• Requirement: Instruction for the entries that follow: retype exactly the lines from the line with "Should a player" to the line with "In other systems, most", both included, and omit all others.
══ Material for the task
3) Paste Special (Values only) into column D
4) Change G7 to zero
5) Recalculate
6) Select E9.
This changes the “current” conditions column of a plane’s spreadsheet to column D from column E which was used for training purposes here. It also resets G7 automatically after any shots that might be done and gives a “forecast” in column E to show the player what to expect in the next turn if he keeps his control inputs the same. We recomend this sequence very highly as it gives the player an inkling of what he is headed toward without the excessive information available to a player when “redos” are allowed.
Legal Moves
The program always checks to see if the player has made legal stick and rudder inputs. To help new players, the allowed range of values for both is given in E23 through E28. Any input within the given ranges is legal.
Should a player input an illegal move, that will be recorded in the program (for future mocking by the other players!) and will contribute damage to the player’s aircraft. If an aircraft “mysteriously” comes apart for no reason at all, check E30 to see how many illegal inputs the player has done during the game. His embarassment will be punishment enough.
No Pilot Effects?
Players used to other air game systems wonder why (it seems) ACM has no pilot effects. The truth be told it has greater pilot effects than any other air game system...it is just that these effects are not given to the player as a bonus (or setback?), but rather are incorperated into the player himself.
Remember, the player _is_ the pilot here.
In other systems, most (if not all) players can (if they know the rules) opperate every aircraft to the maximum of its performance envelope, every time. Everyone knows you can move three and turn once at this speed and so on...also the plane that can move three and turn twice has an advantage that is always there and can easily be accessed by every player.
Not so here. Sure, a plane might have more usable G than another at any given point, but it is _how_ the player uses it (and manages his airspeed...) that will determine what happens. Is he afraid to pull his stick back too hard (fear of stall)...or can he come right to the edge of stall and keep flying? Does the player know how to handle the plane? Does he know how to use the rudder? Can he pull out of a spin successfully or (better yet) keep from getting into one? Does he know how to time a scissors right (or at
════
• Solution for this task:
Should a player input an illegal move, that will be recorded in the program (for future mocking by the other players!) and will contribute damage to the player’s aircraft. If an aircraft “mysteriously” comes apart for no reason at all, check E30 to see how many illegal inputs the player has done during the game. His embarassment will be punishment enough.
No Pilot Effects?
Players used to other air game systems wonder why (it seems) ACM has no pilot effects. The truth be told it has greater pilot effects than any other air game system...it is just that these effects are not given to the player as a bonus (or setback?), but rather are incorperated into the player himself.
Remember, the player _is_ the pilot here.
In other systems, most (if not all) players can (if they know the rules) opperate every aircraft to the maximum of its performance envelope, every time. Everyone knows you can move three and turn once at this speed and so on...also the plane that can move three and turn twice has an advantage that is always there and can easily be accessed by every player.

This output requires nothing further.